[solved] nn.Batchnorm1d() throws error though model.eval() is set when nn.Sequential() is used

chinnichaitanya · April 4, 2018, 5:32pm

I have the following simple sequential network which does classification,

input_dims = 36
output_dims = 16
hidden_dims = 4
num_hidden_layers = 4

class FC(nn.Module):
    def __init__(self):
        super(FC, self).__init__()
        lay = nn.Sequential(
                nn.Linear(input_dims, hidden_dims*input_dims),
                nn.BatchNorm1d(hidden_dims*input_dims),
                nn.ReLU())
        self.fc_layers = [lay]
        for i in range(0, num_hidden_layers):
            lay = nn.Sequential(
                    nn.Linear(hidden_dims*input_dims, hidden_dims*input_dims),
                    nn.BatchNorm1d(hidden_dims*input_dims),
                    nn.ReLU())
            self.fc_layers.append(lay)
        self.out = nn.Linear(hidden_dims*input_dims, output_dims)
        
        self._initialize_weights()
        
    def forward(self, x):
        x = x.view(x.size(0), -1)
        for lay in self.fc_layers:
            x = lay(x)
        return self.out(x)
        
    def _initialize_weights(self):
        relu_gain = nn.init.calculate_gain('relu')
        
        for i in range(0, len(self.fc_layers)):
            nn.init.xavier_normal(self.fc_layers[i][0].weight, relu_gain)
            
            nn.init.normal(self.fc_layers[i][1].weight, mean=1.0, std=0.02)
            self.fc_layers[i][1].bias.data.fill_(0)
        
        nn.init.xavier_normal(self.out.weight)
        
        print('Initialized weights')

model = FC()

During training, I’ve set model.train() and the following is the code I have for testing,

test_count = 0
correct = 0

for test_count in tqdm.tqdm(range(0, test_size)):
    model.eval()
    
    syn, target = Data.generate(batch_size = 1)
    syn = torch.Tensor(syn).view(1, -1)
    syn = Variable(syn)

    pred = model(syn)
    _, pred_class = torch.max(pred.data, 1)
    pred_class = pred_class.numpy()
    
    correct += (pred_class == target).sum()
    test_count += 1
    
    accuracy = 100*(correct/(test_count))

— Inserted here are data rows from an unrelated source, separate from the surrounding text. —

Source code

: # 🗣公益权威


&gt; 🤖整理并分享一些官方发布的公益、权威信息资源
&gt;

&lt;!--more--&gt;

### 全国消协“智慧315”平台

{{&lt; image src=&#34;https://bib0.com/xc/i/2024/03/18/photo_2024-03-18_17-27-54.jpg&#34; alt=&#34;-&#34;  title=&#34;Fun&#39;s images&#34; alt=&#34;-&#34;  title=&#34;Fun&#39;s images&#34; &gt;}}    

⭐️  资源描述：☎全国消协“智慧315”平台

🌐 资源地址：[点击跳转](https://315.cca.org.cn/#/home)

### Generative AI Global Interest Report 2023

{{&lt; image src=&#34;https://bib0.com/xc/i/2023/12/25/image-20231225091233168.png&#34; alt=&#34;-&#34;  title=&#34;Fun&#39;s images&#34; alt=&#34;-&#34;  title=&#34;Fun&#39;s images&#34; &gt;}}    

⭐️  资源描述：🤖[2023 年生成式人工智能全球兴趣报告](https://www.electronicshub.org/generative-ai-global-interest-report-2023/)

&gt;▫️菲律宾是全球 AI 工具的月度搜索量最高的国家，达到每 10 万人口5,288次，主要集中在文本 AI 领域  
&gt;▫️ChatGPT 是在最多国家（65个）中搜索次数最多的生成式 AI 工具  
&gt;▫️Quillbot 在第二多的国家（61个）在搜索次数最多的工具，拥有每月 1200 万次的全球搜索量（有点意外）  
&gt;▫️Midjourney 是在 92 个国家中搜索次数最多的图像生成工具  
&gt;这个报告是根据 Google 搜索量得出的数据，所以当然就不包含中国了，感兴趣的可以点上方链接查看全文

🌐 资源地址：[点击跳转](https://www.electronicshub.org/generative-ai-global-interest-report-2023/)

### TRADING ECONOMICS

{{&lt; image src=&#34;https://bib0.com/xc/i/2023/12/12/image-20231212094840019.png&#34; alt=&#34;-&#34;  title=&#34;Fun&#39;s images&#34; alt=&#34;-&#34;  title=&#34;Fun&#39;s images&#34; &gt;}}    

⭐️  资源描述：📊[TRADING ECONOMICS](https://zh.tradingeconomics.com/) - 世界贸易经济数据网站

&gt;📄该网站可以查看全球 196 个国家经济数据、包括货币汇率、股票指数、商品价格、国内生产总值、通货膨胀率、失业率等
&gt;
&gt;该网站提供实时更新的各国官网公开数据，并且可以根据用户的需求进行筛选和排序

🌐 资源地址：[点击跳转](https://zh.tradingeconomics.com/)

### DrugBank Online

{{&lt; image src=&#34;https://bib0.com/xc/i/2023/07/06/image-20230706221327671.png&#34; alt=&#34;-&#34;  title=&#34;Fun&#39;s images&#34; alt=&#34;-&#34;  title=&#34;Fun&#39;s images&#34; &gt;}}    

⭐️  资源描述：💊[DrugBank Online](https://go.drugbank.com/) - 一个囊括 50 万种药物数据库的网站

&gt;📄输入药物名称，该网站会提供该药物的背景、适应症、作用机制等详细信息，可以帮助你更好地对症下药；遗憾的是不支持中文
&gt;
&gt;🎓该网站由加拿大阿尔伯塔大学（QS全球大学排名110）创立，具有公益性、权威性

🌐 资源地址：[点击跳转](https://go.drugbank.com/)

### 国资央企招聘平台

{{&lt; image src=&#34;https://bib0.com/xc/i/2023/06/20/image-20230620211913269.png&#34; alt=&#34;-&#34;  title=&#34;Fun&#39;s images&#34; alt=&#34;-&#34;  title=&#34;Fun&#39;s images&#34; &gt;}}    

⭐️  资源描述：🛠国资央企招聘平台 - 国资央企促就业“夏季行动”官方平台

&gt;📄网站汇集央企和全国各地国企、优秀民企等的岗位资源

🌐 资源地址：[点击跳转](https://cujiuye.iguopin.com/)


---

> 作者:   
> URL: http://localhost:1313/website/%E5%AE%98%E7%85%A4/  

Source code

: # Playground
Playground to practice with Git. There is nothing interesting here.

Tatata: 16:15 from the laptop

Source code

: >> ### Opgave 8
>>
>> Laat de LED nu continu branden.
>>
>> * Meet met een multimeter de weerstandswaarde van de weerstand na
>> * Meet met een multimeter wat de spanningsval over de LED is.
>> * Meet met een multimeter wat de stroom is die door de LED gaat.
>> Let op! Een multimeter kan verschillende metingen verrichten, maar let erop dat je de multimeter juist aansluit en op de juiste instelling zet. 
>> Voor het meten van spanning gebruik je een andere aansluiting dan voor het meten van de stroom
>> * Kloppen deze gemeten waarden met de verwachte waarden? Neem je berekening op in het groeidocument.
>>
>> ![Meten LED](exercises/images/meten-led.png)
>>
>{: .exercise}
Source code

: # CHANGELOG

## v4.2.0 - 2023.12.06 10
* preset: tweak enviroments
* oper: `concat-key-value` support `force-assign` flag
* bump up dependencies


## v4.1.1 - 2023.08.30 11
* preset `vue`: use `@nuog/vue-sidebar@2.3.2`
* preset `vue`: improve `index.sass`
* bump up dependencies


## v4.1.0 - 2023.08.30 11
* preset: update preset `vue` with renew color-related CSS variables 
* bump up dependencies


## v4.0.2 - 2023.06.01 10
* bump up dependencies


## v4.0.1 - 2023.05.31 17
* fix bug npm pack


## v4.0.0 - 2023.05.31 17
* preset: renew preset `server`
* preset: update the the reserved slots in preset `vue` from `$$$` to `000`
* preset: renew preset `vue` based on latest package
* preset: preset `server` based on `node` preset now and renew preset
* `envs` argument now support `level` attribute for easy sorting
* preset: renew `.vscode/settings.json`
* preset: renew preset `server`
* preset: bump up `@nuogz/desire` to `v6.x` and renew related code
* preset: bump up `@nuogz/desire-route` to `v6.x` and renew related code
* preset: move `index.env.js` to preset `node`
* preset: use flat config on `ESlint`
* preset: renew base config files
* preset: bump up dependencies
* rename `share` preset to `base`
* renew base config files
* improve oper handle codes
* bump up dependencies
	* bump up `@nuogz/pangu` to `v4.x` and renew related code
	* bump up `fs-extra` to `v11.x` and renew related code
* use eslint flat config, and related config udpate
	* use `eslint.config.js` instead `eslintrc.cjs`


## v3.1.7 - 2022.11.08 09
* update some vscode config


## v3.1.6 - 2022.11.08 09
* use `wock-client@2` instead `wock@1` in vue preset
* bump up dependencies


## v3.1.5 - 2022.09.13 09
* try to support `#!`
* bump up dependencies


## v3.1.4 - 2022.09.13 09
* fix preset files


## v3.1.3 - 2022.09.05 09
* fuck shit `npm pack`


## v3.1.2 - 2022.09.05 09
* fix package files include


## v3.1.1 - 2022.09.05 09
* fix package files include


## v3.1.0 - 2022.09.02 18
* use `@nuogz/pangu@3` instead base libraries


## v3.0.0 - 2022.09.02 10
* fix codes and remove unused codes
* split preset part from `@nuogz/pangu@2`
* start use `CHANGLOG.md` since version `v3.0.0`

I get the following error,

---> 20     pred = model(syn)
     21     _, pred_class = torch.max(pred.data, 1)
     22     pred_class = pred_class.numpy()

ValueError: Expected more than 1 value per channel when training, got input size [1, 144]

Please note that I’ve set model.eval() during testing. I also want to mention that initially, I didn’t use nn.Sequential() and the model with same architecture didn’t give me any error. Please let me know if I’m missing anything.

Latope2-150 · April 4, 2018, 6:03pm

The problem is that you put all your layers in a list (self.fc_layers) that is not a module. Calling eval() puts every module of your model to eval mode recursively. However self.fc_layers not being a module, it does not switch it to eval mode.
If you do not want to modify your model, you will have to call eval() on every module in self.fc_layers with:

model.eval()
for m in model.fc_layers:
    m.eval()

The other solution is to create a Sequential from self.fc_layers by calling

self.fc_layers = nn.Sequential(*self.fc_layers)

The rest does not need any modification. Although it then becomes faster to simply call x = self.fc_layers(x) instead of the for loop.

jpeg729 · April 5, 2018, 8:07am

The first solution will not work well, because if model.fc_layers is an ordinary python list, then the parameters of its submodules are not listed in model.parameters().

Another solution is to use nn.ModuleList().

self.fc_layers = nn.ModuleList([lay])

self.fc_layers behaves like a python list, but its contents are properly registered with the model.

chinnichaitanya · April 5, 2018, 9:43am

Thank you for the information. Now I understood my mistake in the network and the reason why the performance drop has happened.